Father's character plays an allegorical role in the novel, as he represents the traditional norms of late nineteenth century America. As such, he finds it difficult to come to terms with the changes he witnesses in the Progressive Era. His feelings of isolation and bewilderment reflect an attitude prevalent among many Americans at this point in history. The reader can often sense that he almost resents these changes in his family as well; such widespread resentment provided the impetus for much of the anti-immigration fervor in the United States. Doctorow provides the reader with some background information of Father's upbringing, essential to an understanding of his thoughts and actions, as well as his psychological makeup and his social views. Although he had been born into an intellectual upper class East Coast family, his own father had squandered their family money as Father finished school and became independent. Doctorow writes, "His flamboyance had produced in his lonely son a personality that was cautious, sober, industrious and chronically unhappy." In addition, Father's interactions with Willie Conklin emphasize his rigid definitions of class, and his reactions to the baseball team, largely comprised of immigrants, exemplify stereotypes typical of many Americans at the turn of the century. When he attends the ballgame with his son, he can only compare these games, which have many immigrant players, to his own Harvard games twenty years earlier. Doctorow writes, "He was disturbed by his nostalgia.
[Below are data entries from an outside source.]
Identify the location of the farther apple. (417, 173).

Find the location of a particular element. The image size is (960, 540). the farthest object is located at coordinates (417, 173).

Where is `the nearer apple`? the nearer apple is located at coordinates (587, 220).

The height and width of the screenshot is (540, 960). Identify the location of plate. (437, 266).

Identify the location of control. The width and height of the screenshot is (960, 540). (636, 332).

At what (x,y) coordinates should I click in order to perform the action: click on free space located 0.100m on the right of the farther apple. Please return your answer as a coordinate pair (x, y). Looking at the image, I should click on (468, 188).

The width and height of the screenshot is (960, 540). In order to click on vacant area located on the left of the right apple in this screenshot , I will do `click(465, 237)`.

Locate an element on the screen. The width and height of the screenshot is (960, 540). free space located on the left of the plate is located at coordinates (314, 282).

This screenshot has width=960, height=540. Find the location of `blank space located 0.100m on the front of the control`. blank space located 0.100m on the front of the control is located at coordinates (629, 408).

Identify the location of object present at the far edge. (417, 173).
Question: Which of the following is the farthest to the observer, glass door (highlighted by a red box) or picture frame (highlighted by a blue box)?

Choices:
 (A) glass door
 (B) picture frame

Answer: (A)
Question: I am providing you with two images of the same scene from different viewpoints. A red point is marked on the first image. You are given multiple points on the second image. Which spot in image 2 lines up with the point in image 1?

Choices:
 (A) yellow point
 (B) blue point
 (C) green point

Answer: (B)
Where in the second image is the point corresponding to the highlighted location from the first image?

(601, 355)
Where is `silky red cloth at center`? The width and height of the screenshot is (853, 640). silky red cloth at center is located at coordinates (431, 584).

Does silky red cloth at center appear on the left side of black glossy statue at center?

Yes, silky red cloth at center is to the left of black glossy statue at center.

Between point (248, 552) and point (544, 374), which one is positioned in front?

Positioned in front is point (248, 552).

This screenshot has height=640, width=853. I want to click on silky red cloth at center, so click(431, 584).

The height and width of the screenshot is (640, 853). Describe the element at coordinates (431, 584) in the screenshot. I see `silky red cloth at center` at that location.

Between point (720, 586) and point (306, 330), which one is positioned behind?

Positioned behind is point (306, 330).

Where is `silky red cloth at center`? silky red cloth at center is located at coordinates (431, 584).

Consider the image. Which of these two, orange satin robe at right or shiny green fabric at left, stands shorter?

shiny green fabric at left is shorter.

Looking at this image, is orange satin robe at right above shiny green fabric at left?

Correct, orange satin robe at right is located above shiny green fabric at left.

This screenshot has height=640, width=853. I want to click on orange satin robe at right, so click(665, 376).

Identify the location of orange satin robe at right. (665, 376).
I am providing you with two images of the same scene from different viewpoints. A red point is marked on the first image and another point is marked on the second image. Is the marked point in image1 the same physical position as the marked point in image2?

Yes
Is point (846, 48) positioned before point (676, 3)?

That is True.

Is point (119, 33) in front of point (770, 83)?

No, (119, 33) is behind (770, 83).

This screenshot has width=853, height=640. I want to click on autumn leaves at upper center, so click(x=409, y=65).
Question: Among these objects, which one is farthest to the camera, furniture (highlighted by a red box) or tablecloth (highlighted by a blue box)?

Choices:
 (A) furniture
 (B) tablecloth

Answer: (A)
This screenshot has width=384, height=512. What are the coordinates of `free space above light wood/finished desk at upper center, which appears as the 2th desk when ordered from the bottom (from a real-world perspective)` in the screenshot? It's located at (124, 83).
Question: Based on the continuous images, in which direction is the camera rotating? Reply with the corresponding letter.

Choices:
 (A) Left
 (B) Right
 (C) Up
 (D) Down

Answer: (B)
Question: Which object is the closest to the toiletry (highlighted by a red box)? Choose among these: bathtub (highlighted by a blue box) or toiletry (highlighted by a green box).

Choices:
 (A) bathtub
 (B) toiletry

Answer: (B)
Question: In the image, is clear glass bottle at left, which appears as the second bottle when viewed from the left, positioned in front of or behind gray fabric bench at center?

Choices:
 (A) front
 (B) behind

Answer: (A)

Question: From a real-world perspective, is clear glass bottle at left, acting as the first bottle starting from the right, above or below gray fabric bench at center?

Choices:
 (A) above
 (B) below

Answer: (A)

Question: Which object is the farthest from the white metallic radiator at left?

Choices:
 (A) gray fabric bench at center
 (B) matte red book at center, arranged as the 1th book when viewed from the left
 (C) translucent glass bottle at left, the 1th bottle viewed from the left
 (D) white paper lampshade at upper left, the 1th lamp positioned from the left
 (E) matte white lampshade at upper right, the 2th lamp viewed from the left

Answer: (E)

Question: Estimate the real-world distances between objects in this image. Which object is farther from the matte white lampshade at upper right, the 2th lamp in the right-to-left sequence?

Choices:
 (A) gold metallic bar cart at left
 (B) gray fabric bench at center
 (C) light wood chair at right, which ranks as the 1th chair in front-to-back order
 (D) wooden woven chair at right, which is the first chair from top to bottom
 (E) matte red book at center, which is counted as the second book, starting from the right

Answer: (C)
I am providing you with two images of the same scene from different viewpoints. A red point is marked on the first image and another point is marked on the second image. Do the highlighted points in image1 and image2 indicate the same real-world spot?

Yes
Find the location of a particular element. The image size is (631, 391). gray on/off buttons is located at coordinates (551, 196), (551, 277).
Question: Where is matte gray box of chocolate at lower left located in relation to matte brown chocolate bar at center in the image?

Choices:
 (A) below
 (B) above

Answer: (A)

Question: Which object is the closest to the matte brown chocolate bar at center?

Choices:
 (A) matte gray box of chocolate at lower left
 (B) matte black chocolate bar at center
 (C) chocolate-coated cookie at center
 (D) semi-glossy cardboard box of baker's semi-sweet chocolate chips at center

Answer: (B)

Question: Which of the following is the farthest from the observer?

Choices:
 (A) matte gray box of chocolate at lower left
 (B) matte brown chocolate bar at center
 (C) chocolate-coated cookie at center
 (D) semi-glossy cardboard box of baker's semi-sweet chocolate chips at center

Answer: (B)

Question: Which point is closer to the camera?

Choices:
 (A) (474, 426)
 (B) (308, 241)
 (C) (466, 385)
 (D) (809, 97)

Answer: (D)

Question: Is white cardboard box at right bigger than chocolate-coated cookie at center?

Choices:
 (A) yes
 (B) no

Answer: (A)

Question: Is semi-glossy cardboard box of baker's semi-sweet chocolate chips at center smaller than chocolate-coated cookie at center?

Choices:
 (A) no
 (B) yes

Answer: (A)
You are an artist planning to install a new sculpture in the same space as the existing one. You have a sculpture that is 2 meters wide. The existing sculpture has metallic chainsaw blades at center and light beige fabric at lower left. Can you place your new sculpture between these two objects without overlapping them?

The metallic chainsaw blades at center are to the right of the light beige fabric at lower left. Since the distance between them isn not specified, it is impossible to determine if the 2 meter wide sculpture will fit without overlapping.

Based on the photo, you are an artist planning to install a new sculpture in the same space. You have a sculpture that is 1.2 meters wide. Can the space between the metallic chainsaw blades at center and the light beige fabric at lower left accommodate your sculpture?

He'd always thought of himself as progressive." Emotionally, Father appears perpetually lost in his attempts to adjust to his changing environment, partly due to his lack of reception to these changes. Doctorow writes of Father, "the immigrant, as in every moment of his life, arriving eternally on the shore of his Self." Implicit in this passage is the narrator's observation that although Father clearly occupies a socio-economic position separate than that of the cast majority of immigrants, his emotional state resembles that of an immigrant. Because he never attains a profound self-knowledge, his social and economic status remain irrelevant, and he appears perpetually lost.